In recent weeks, Apple have announced their plans to cut the production of their three newest iPhone models, originally released back in September and October of this year. The three models, the iPhone XS, iPhone XS Max, and iPhone XR, are rumoured not to have reached the demand they were expected to, so Apple Inc. have made the decision to cease production of these models to mitigate against any financial loss.
Apple have shocked investors after the sales forecast for the Christmas period was lower than expected. A number of suppliers have been affected by the decision to cut production so abruptly. According to research, Apple’s shares were down by 3.7% at $186.38, resulting in suppliers also being down by 2.7% to 6% between them. It is evident that Apple’s decision to offer more models has resulted in it being a lot more difficult to anticipate the number of components and handsets the company actually needs.
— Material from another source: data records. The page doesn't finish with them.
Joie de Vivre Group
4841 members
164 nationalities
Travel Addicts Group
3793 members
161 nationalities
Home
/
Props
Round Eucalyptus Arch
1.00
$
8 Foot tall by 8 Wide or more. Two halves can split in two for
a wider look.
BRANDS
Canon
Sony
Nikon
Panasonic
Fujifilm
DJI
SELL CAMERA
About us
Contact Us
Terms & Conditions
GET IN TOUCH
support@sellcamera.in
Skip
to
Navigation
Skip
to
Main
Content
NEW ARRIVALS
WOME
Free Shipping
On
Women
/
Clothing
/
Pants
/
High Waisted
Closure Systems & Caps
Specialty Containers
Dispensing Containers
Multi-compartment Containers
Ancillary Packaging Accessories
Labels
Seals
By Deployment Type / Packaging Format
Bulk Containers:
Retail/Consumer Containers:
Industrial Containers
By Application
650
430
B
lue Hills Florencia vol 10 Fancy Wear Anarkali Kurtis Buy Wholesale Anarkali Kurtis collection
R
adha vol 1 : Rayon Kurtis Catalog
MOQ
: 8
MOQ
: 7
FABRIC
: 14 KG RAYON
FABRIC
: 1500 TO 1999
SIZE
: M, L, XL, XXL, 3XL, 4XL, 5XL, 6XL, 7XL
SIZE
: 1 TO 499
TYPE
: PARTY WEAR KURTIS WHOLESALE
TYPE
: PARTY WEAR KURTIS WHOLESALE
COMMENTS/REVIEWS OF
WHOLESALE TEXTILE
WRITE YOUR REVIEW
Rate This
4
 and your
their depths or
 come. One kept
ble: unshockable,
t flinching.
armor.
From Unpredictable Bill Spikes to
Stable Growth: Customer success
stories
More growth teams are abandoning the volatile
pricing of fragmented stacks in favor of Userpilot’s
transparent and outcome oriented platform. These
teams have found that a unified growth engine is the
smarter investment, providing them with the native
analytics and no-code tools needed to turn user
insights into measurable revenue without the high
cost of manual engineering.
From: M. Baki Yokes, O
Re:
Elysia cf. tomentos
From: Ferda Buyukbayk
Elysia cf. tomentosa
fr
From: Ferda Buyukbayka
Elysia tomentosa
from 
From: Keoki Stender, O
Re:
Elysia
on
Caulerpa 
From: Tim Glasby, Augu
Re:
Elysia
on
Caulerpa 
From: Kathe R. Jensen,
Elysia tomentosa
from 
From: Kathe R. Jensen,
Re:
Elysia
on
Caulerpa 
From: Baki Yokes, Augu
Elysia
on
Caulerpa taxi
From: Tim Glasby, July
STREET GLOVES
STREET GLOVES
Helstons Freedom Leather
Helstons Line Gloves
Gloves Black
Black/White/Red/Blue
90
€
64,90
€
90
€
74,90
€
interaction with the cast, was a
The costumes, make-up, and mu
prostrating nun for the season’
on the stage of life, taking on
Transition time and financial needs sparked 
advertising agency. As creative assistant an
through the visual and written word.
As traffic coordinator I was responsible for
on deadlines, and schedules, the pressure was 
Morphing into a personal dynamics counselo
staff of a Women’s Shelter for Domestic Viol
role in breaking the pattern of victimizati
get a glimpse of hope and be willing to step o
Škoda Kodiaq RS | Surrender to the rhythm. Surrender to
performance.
Although all three new models are being cut from production, it’s particularly the iPhone XR that has proved the most problematic since its release in October of this year. Apple decided to cut nearly 70 million units some suppliers had been asked to produce between September and February; and it was only last week that Apple informed several of its suppliers their decision to lower the production of the iPhone XR even further.
However, Apple’s decision will surely be a positive one for the future. Some sources are saying that their decision could definitely be as a result of Apple’s changing strategy, which more recently has focused on raising the amount of money it makes from each device, instead of driving prices lower to increase sales numbers. It was Apple’s iPhone X, released late last year, that has been the most recently successful model. Their first 2018 earnings report earlier this year showed an 11% increase in revenue following the release of the iPhone X.